In particular, Amazon is a frightening disrupter because unlike traditional media companies:

  • It knows not only how many of its subscribers watched each NFL game, but also exactly who they are, and where they live!

  • Also, how many minutes they watched, when they logged on and off, the streaming device they used, and if they were on a mobile or wired network, watching via Prime Video or its sister service Twitch. (It achieved 15 million viewers on Sept. 15 despite being a product tilted to big screen viewing; advances in its mobile app will only fuel more viewing on phones.)
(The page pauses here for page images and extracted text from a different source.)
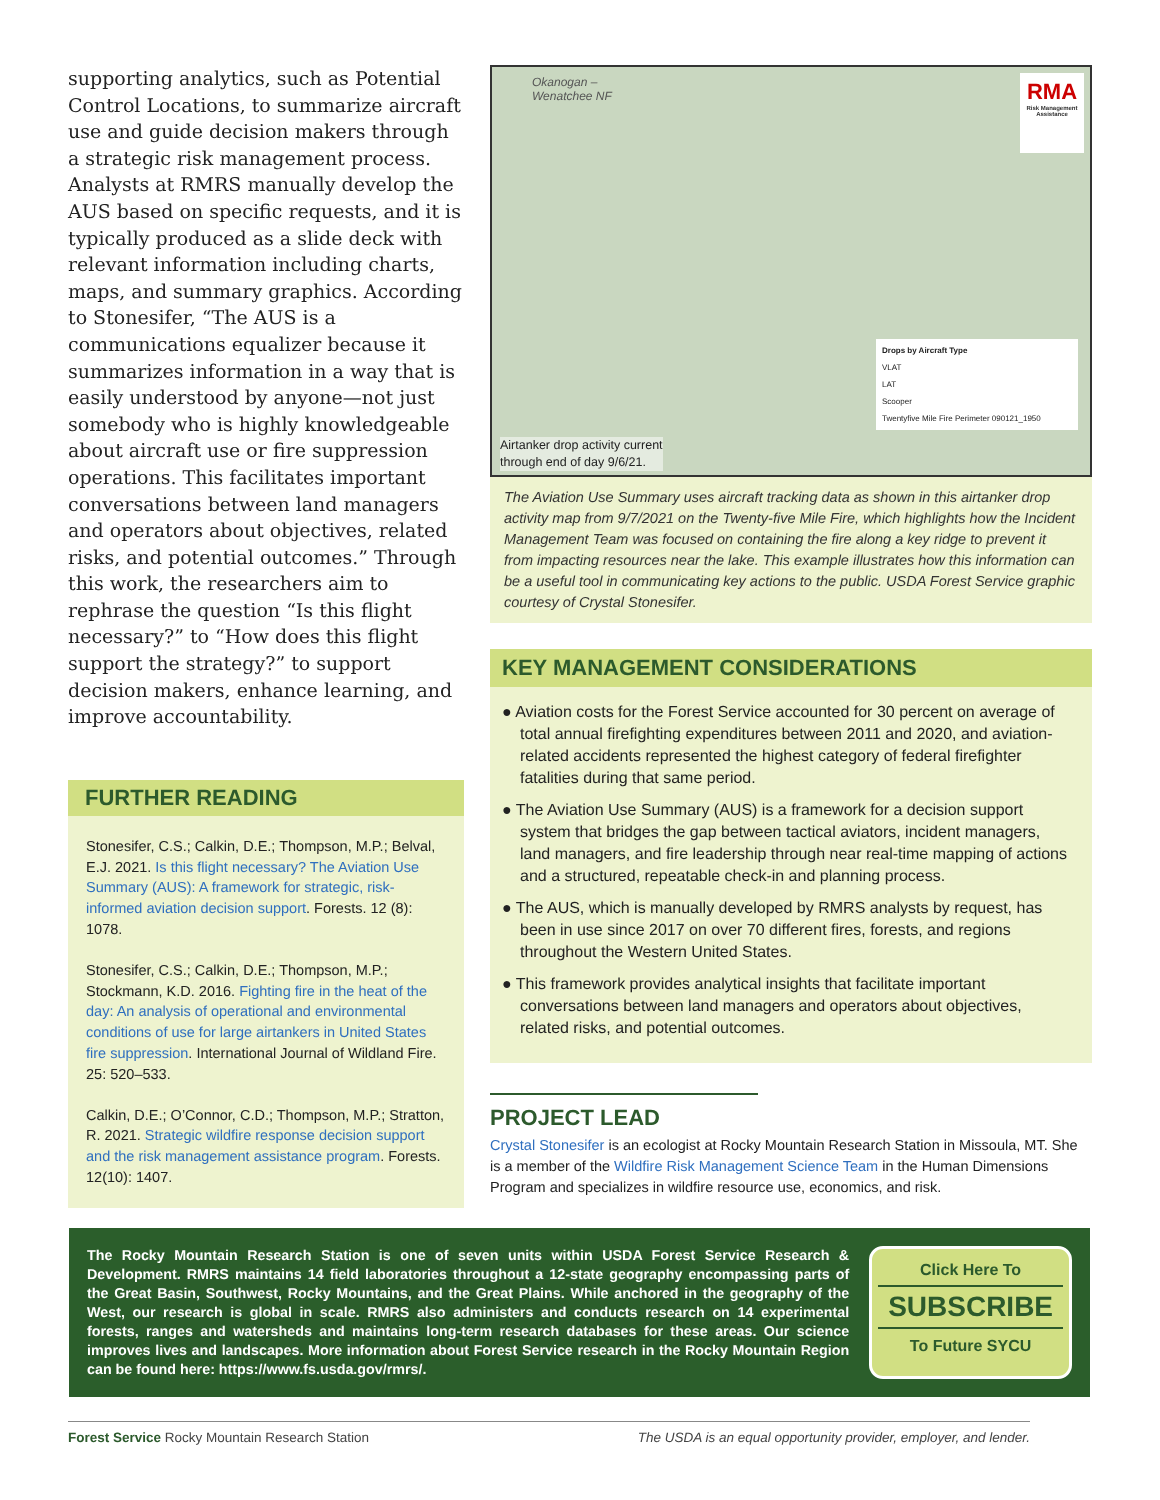supporting analytics, such as Potential Control Locations, to summarize aircraft use and guide decision makers through a strategic risk management process. Analysts at RMRS manually develop the AUS based on specific requests, and it is typically produced as a slide deck with relevant information including charts, maps, and summary graphics. According to Stonesifer, “The AUS is a communications equalizer because it summarizes information in a way that is easily understood by anyone—not just somebody who is highly knowledgeable about aircraft use or fire suppression operations. This facilitates important conversations between land managers and operators about objectives, related risks, and potential outcomes.” Through this work, the researchers aim to rephrase the question “Is this flight necessary?” to “How does this flight support the strategy?” to support decision makers, enhance learning, and improve accountability.
FURTHER READING
Stonesifer, C.S.; Calkin, D.E.; Thompson, M.P.; Belval, E.J. 2021. Is this flight necessary? The Aviation Use Summary (AUS): A framework for strategic, risk-informed aviation decision support. Forests. 12 (8): 1078.
Stonesifer, C.S.; Calkin, D.E.; Thompson, M.P.; Stockmann, K.D. 2016. Fighting fire in the heat of the day: An analysis of operational and environmental conditions of use for large airtankers in United States fire suppression. International Journal of Wildland Fire. 25: 520–533.
Calkin, D.E.; O’Connor, C.D.; Thompson, M.P.; Stratton, R. 2021. Strategic wildfire response decision support and the risk management assistance program. Forests. 12(10): 1407.
Okanogan –
Wenatchee NF
RMA
Risk Management Assistance
Drops by Aircraft Type
VLAT
LAT
Scooper
Twentyfive Mile Fire Perimeter 090121_1950
Airtanker drop activity current
through end of day 9/6/21.
The Aviation Use Summary uses aircraft tracking data as shown in this airtanker drop activity map from 9/7/2021 on the Twenty-five Mile Fire, which highlights how the Incident Management Team was focused on containing the fire along a key ridge to prevent it from impacting resources near the lake. This example illustrates how this information can be a useful tool in communicating key actions to the public. USDA Forest Service graphic courtesy of Crystal Stonesifer.
KEY MANAGEMENT CONSIDERATIONS
● Aviation costs for the Forest Service accounted for 30 percent on average of total annual firefighting expenditures between 2011 and 2020, and aviation-related accidents represented the highest category of federal firefighter fatalities during that same period.
● The Aviation Use Summary (AUS) is a framework for a decision support system that bridges the gap between tactical aviators, incident managers, land managers, and fire leadership through near real-time mapping of actions and a structured, repeatable check-in and planning process.
● The AUS, which is manually developed by RMRS analysts by request, has been in use since 2017 on over 70 different fires, forests, and regions throughout the Western United States.
● This framework provides analytical insights that facilitate important conversations between land managers and operators about objectives, related risks, and potential outcomes.
PROJECT LEAD
Crystal Stonesifer is an ecologist at Rocky Mountain Research Station in Missoula, MT. She is a member of the Wildfire Risk Management Science Team in the Human Dimensions Program and specializes in wildfire resource use, economics, and risk.
The Rocky Mountain Research Station is one of seven units within USDA Forest Service Research & Development. RMRS maintains 14 field laboratories throughout a 12-state geography encompassing parts of the Great Basin, Southwest, Rocky Mountains, and the Great Plains. While anchored in the geography of the West, our research is global in scale. RMRS also administers and conducts research on 14 experimental forests, ranges and watersheds and maintains long-term research databases for these areas. Our science improves lives and landscapes. More information about Forest Service research in the Rocky Mountain Region can be found here: https://www.fs.usda.gov/rmrs/.
Click Here To
SUBSCRIBE
To Future SYCU
Forest Service Rocky Mountain Research Station The USDA is an equal opportunity provider, employer, and lender.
  • Amazon knows what other programming that home also watches, and what music they like.

  • It knows what actual products that home buys, and what they spend each year on e-commerce.

  • Amazon also has their email, phone and credit card numbers; Alexa even recognizes their voices!

As a result of this Amazon revolution, sports fans who were once largely anonymous — with no direct relationship with the broadcaster, league or team — are suddenly, continuously and personally connected.   

In fact, Amazon represents a new world order — it has a triple revenue stream: Amazon Prime subscriptions, advertising and its viewers’ e-commerce purchases. In addition to AppleTV+/Music/News subscriptions and its own burgeoning ad business, Apple also has a third stream: hardware (iPhones, iPads and Macs). With the three revenue sources, immense cash reserves and global scale, Amazon and Apple can choose to investment spend on anything they wish, elbowing out traditional media competitors, provided they believe it can ultimately benefit their core business. 

Having crossed the Rubicon, what’s next?

  • In terms of game coverage, we see an end to delaying the start and/or joining a game in progress. Every game will be shown in full, complete with the pre/postgame shows. If a game runs long, you can watch it, or the next game (live or delayed), or even watch both simultaneously.

  • We also foresee the demise of the standalone broadcast. Amazon is complementing its Michaels/Herbstreit main broadcast with other feeds including from Dude Perfect and LeBron James’ The Shop; that’s just the start. Apple will stream MLS games worldwide; and sports now has an instant global backstop service option.

  • From a business perspective, dated exclusivity grants will be re-examined by rights holders looking to supplement linear reach to target different demographics via non-traditional platforms.

For the fans watching, there will be more variability, customization and creativity. That’s all to the good. But, all of that will come at a steeper price with more service subscriptions and increased fragmentation. After all, crossing the Rubicon is one-way only, and not toll-free!

 

 

Ed Desser is president of Desser Media Inc. (www.desser.tv). John Kosner is president of Kosner Media (www.kosnermedia.com). Together they developed league strategy and ran the NBA’s media operations in the ’80s and ’90s.